The use of this power has highlighted concerns held by many citizens of Hong Kong, symbolising “the beginning of authoritarianism” and causing the goals of the protests to shift. By August, protesters had five demands, including the withdrawal of the Extradition Bill. However, the protests have continued after the bill was formally withdrawn from the legislative process on the 23rd October.

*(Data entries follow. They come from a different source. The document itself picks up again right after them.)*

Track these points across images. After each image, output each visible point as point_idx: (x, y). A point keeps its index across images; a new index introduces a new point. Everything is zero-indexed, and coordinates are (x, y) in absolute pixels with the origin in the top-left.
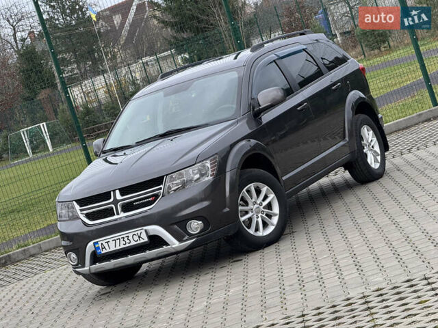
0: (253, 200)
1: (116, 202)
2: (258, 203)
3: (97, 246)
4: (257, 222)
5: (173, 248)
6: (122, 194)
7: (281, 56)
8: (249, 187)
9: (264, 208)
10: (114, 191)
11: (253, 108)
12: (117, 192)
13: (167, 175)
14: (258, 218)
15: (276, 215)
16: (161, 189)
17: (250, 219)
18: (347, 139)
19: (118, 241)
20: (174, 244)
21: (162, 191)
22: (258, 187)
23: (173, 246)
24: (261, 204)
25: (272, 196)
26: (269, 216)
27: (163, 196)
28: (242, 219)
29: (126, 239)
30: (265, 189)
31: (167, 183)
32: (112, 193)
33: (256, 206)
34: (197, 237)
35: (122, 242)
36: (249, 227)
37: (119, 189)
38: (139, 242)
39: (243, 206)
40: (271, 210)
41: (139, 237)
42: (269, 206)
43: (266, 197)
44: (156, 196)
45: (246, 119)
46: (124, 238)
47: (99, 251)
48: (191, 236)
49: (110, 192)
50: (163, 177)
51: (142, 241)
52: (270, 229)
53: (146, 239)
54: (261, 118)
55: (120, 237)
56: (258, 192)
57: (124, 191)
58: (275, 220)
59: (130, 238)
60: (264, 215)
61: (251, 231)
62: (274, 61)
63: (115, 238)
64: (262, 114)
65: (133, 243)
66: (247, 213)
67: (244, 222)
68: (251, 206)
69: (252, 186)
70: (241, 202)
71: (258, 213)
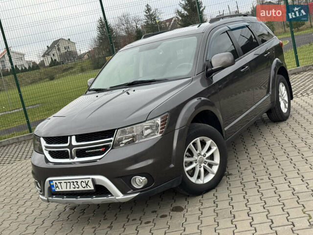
0: (198, 152)
1: (71, 146)
2: (202, 154)
3: (52, 184)
4: (200, 172)
5: (117, 199)
6: (77, 140)
7: (232, 28)
8: (196, 141)
9: (207, 158)
10: (71, 136)
11: (207, 69)
12: (74, 138)
13: (119, 129)
14: (200, 168)
15: (216, 165)
16: (111, 141)
17: (194, 169)
18: (270, 93)
19: (68, 184)
20: (118, 196)
21: (112, 143)
22: (203, 140)
23: (117, 198)
24: (204, 155)
25: (215, 148)
26: (210, 165)
27: (112, 149)
28: (187, 169)
29: (75, 184)
30: (209, 142)
31: (118, 135)
32: (69, 137)
33: (200, 156)
34: (141, 192)
35: (72, 186)
36: (192, 176)
37: (75, 135)
38: (86, 189)
39: (188, 157)
40: (213, 160)
41: (87, 185)
42: (212, 157)
43: (210, 149)
44: (107, 147)
45: (200, 78)
46: (73, 182)
47: (53, 189)
48: (135, 190)
49: (68, 136)
50: (115, 130)
51: (89, 188)
52: (210, 177)
53: (92, 188)
54: (212, 78)
55: (71, 181)
56: (203, 144)
57: (80, 138)
58: (215, 169)
59: (79, 184)
60: (206, 165)
61: (193, 180)
62: (226, 32)
63: (67, 181)
64: (214, 74)
65: (81, 189)
66: (191, 163)
67: (187, 172)
68: (195, 157)
69: (198, 140)
70: (188, 154)
71: (201, 163)
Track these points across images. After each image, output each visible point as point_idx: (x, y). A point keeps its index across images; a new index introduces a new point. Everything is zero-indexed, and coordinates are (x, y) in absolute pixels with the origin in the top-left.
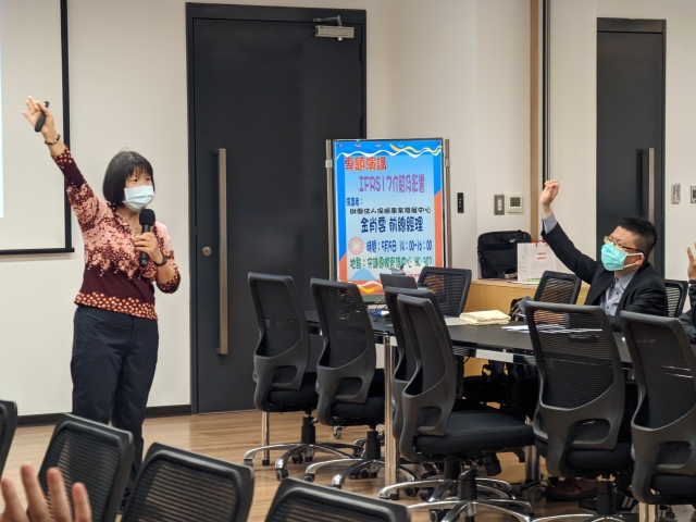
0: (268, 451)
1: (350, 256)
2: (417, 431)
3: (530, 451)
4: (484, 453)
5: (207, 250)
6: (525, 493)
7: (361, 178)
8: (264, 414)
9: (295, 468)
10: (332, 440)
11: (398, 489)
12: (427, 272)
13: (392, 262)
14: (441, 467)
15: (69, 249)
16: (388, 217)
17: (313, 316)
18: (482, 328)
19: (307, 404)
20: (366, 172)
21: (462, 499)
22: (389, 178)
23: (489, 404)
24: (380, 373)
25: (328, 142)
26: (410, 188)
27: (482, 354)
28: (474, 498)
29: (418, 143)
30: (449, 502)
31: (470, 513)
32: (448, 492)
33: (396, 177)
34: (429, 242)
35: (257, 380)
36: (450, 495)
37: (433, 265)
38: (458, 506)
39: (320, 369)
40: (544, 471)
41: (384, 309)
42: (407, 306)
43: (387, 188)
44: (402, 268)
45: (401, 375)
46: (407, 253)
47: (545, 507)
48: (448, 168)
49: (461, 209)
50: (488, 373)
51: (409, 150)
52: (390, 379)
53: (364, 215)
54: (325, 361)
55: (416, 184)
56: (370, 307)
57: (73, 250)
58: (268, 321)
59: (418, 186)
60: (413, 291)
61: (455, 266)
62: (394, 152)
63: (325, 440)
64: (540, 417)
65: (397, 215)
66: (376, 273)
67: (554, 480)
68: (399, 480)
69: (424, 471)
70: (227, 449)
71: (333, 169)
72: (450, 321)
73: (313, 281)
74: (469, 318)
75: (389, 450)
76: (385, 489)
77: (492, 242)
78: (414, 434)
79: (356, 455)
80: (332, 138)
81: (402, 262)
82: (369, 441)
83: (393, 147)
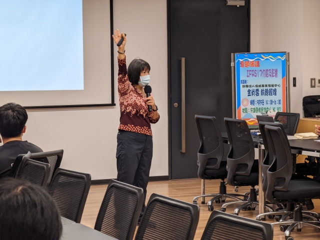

This is the second, large scale pro-democracy protest in five years
Previously, the “Umbrella Movement” lasted 79 days in late 2014. This movement was triggered following a decision of China’s national legislature to not allow universal suffrage for Hong Kong’s Chief Executive elections, nor allow candidates not vetted by a panel in Beijing to run for election. Moreover, “the bitterness that festered on all sides… [during the Umbrella Movement] is still with us today” says Mike Rowse, writing for South China Morning Post. In light of this, it is evident that by taking measures that simply suppress the protests, the underlying cause of the protests will not be dealt with. Therefore, it remains likely that future protests will occur long after the ongoing protests have ended.
By taking measures that simply suppress the protests, the underlying cause of the protests will not be dealt with.
To overcome this bitterness, “all parties must act with pragmatic moderation and compassionate sensitivity in overcoming fundamental, yet not intractable, communicative differences between the city and the mainland” and ultimately, electoral reform that is less gradual than Beijing had anticipated may be required to quash the discontent that has existed in Hong Kong for longer than the government cares to admit.
However, such a concession is unthinkable to Beijing and the likelihood of a result that resolves the issue permanently is admittedly low, for now.